Ich bin geschockt – in der hausärztlichen Praxis vor Ort hat noch keiner vom E-Rezept gehört. Zumindest geht das aus einem denkwürdigen Telefonat hervor, das ich gerade mit einer MFA geführt habe.
Neulich telefonierte ich mit einer unserer Hausarztpraxen vor Ort mit einer MFA, die mich an der Kommunikation innerhalb der Arztpraxen (ver)zweifeln ließ.
Sie bestellte für einen Patienten ein Medikament bei uns vor, das Rezept sollte in der Mittagspause eingeworfen werden, wenn der Herr Doktor vom Hausbesuch zurück ist. So weit, so gut. Ich sagte, so halb im Scherz: „Na klar – machen wir, so lange wir das noch können.“ Sie war irritiert. „Was meinen Sie denn damit? Ab wann können Sie das denn nicht mehr?“ „Naja – wenn das E-Rezept kommt, müssen wir uns ein anderes Procedere dafür einfallen lassen, wenn der Herr Doktor mal außer Haus ist.“
Sie lachte erleichtert. „Ach sooo. Das E-Rezept! Naja, das dauert ja noch, nicht wahr? Wer weiß schon, wann das kommt und ob überhaupt, ne?“
Ich, nun ebenfalls irririert: „In etwa 5 Wochen wird es eingeführt, wir haben dann eine Übergangszeit im Dezember und ab Januar ist es verpflichtend. Dann gibt es keine Papierrezepte mehr.“
Sie: „Äh, ne. Das geht nicht. Wir können das ja schon rein technisch gar nicht bei uns machen. Sind sie da sicher? Uns hat keiner was erzählt, das höre ich zum ersten Mal.“
Ganz ehrlich? Mir graust es vor Januar. Was ist das denn für eine Gesprächskultur in der Praxis? Über was reden die eigentlich bei ihren Teamsitzungen, wenn mal wieder Freitags früher zugemacht wird? Und selbst wenn sie da nicht drüber reden: Ist das Thema denn nicht häufig genug in der Presse gewesen? Wenigstens in der Fachpresse? Wie groß kann denn das eigene Interesse am erlernten Beruf sein, wenn man das nicht mitbekommen hat? Ich war sprach- und fassungslos.

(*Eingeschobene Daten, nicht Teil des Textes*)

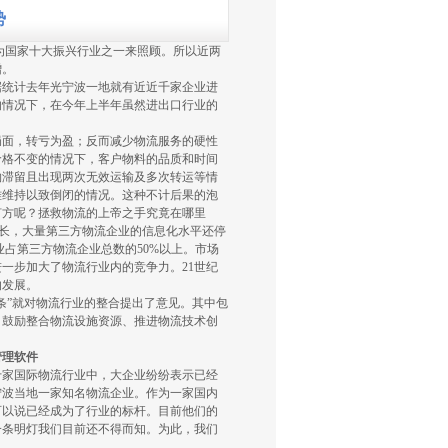
势
为国家十大振兴行业之一来照顾。所以近两
增。
据统计去年光宁波一地就有近近千家企业进
的情况下，在今年上半年虽然进出口行业的
局面，转亏为盈；反而减少物流服务的硬性
价格不变的情况下，客户物料的品质和时间
物滞留且出现两次无效运输及多次转运等情
难维持以致倒闭的情况。这种不计后果的泡
何方呢？拯救物流的上帝之手究竟在哪里
增长，大量第三方物流企业的信息化水平还停
业占第三方物流企业总数的50%以上。市场
一步加大了物流行业内的竞争力。21世纪
的发展。
条”就对物流行业的整合提出了意见。其中包
、鼓励整合物流设施资源、推进物流技术创
管理软件
十家国际物流行业中，大企业纷纷表示已经
宁波当地一家知名物流企业。作为一家国内
可以说已经成为了行业的标杆。目前他们的
一条明灯我们目前还不得而知。为此，我们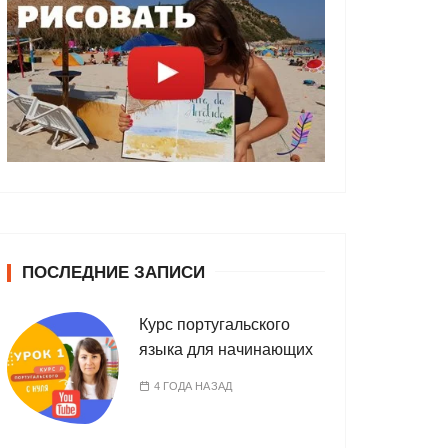
ПОСЛЕДНИЕ ЗАПИСИ
Курс португальского
языка для начинающих
4 ГОДА НАЗАД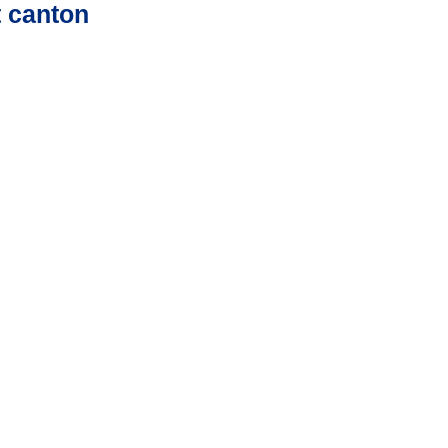
t canton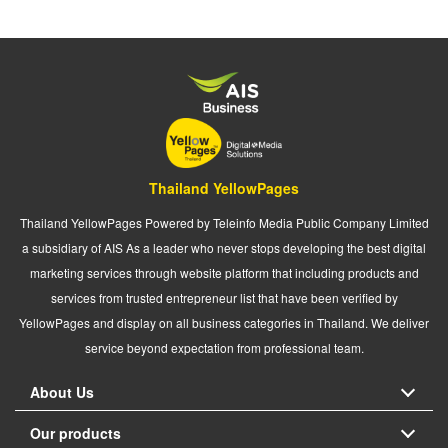
Thailand YellowPages
Thailand YellowPages Powered by Teleinfo Media Public Company Limited
a subsidiary of AIS As a leader who never stops developing the best digital
marketing services through website platform that including products and
services from trusted entrepreneur list that have been verified by
YellowPages and display on all business categories in Thailand. We deliver
service beyond expectation from professional team.
About Us
Our products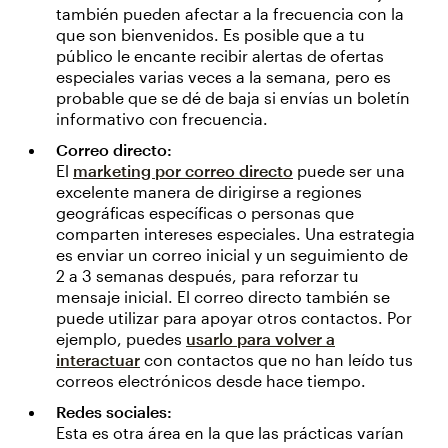
también pueden afectar a la frecuencia con la
que son bienvenidos. Es posible que a tu
público le encante recibir alertas de ofertas
especiales varias veces a la semana, pero es
probable que se dé de baja si envías un boletín
informativo con frecuencia.
Correo directo:
El
marketing por correo directo
puede ser una
excelente manera de dirigirse a regiones
geográficas específicas o personas que
comparten intereses especiales. Una estrategia
es enviar un correo inicial y un seguimiento de
2 a 3 semanas después, para reforzar tu
mensaje inicial. El correo directo también se
puede utilizar para apoyar otros contactos. Por
ejemplo, puedes
usarlo para volver a
interactuar
con contactos que no han leído tus
correos electrónicos desde hace tiempo.
Redes sociales:
Esta es otra área en la que las prácticas varían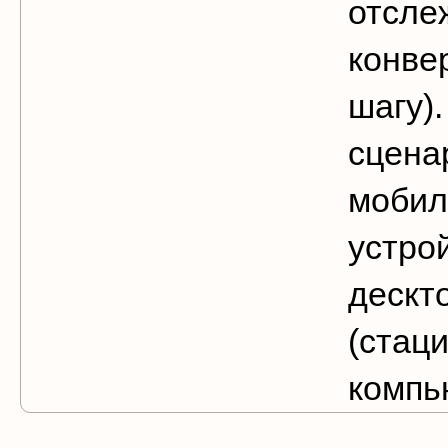
отсле
конве
шагу)
сцена
мобил
устро
дескт
(стац
компь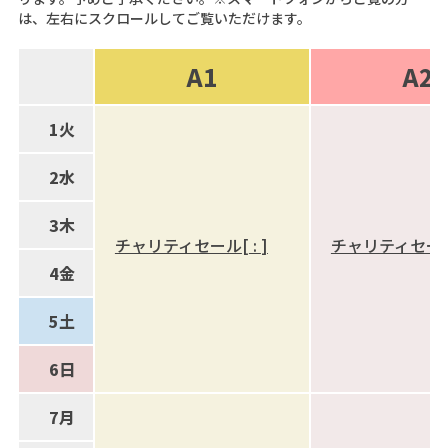
は、左右にスクロールしてご覧いただけます。
A1
A2
1
火
2
水
3
木
チャリティセール
[
:
]
チャリティセー
4
金
5
土
6
日
7
月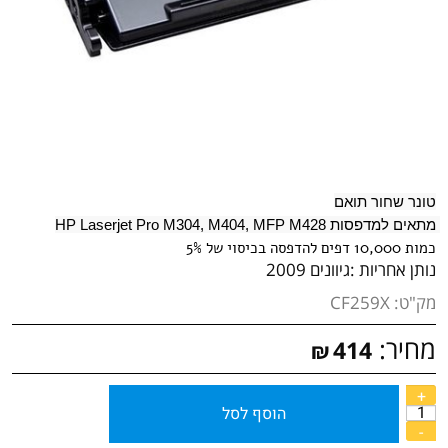
טונר שחור תואם
מתאים למדפסות HP Laserjet Pro M304, M404, MFP M428 
כמות 10,000 דפים להדפסה בכיסוי של 5%
נותן אחריות :
גיוונים 2009
מק"ט:
CF259X
מחיר:
414
₪
הוסף לסל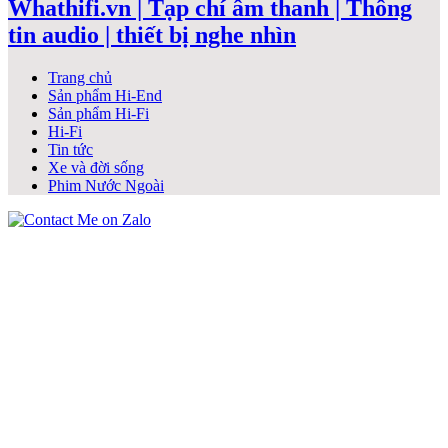
Whathifi.vn | Tạp chí âm thanh | Thông
tin audio | thiết bị nghe nhìn
Trang chủ
Sản phẩm Hi-End
Sản phẩm Hi-Fi
Hi-Fi
Tin tức
Xe và đời sống
Phim Nước Ngoài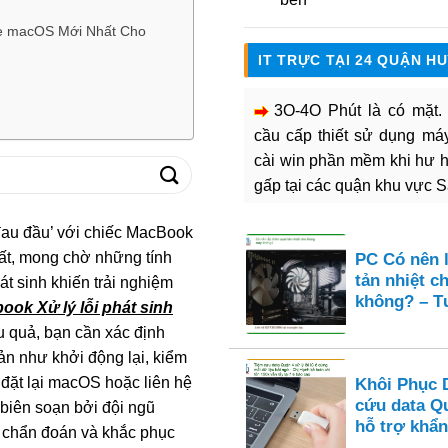
te macOS Mới Nhất Cho
IT TRỰC TẠI 24 QUẬN H
3O-4O Phút là có mặt
cầu cấp thiết sử dụng máy 
cài win phần mềm khi hư 
gấp tại các quận khu vực 
đau đầu’ với chiếc MacBook
ất, mong chờ những tính
PC Có nên 
tản nhiệt c
át sinh khiến trải nghiệm
không? – Tư
ook Xử lý lỗi phát sinh
 quả, bạn cần xác định
ản như khởi động lại, kiểm
đặt lại macOS hoặc liên hệ
Khôi Phục 
cứu data Q
 biên soạn bởi đội ngũ
hỗ trợ khẩn
c chẩn đoán và khắc phục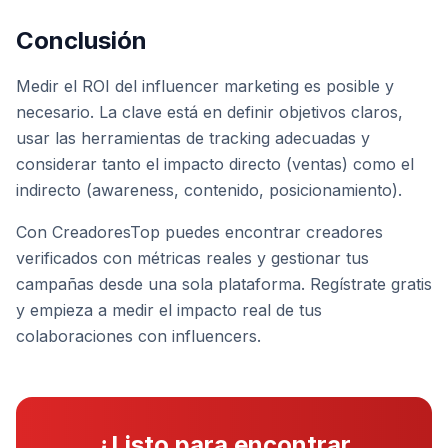
Conclusión
Medir el ROI del influencer marketing es posible y
necesario. La clave está en definir objetivos claros,
usar las herramientas de tracking adecuadas y
considerar tanto el impacto directo (ventas) como el
indirecto (awareness, contenido, posicionamiento).
Con CreadoresTop puedes encontrar creadores
verificados con métricas reales y gestionar tus
campañas desde una sola plataforma. Regístrate gratis
y empieza a medir el impacto real de tus
colaboraciones con influencers.
¿Listo para encontrar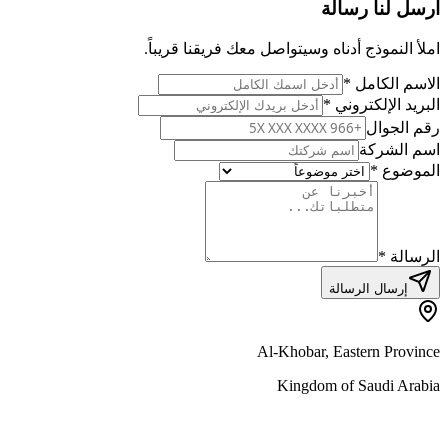
أرسل لنا رسالة
املأ النموذج أدناه وسيتواصل معك فريقنا قريباً.
الاسم الكامل
*
البريد الإلكتروني
*
رقم الجوال
اسم الشركة
الموضوع
*
الرسالة
*
إرسال الرسالة
Al-Khobar, Eastern Province
Kingdom of Saudi Arabia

Wer hat noch große Lust, im Januar den Jahresurlaub zu nehmen, damit er das ganze Unheil nicht miterleben muss? Ach, Mensch. Ich gebe es ehrlich zu: Ich hätte es nicht gebraucht, das E-Rezept. Es ist jetzt erstmal alles komplizierter als zuvor und wer weiß wie viele Kunden uns dadurch verloren gehen? Nicht zu Beginn, da sind die Leute noch unsicher und werden weiterhin zu uns kommen, damit wir ihnen die neue Technik genau erklären – aber sobald sie damit umgehen können … wer weiß, was sich zum Beispiel DocMorris noch so alles einfallen lässt, um uns auszubooten? Gesetze haben die sowieso noch nie interessiert und das Zuweisungsverbot wird mit Sicherheit das erste sein, was sie auf irgendeine Art umgehen werden.
Ich frage mich, wie oft ich im neuen Jahr den Satz von unserer Kundschaft hören werde: „Iiich hab das nicht gewusst mit dem E-Rezept!“ Und das, obwohl hier bereits seit Wochen Plakate hängen und Aufklärungsbroschüren herumliegen. Wenn wir wenigstens die Übergangszeit zwischen Papier und E-Rezept noch ein kleines bisschen strecken könnten… nun denn. Da müssen wir jetzt wohl durch. Ich hoffe inständig, dass die komplette Ahnungslosigkeit des Teams aus der Praxis am Ort die Ausnahme war und nicht die Regel.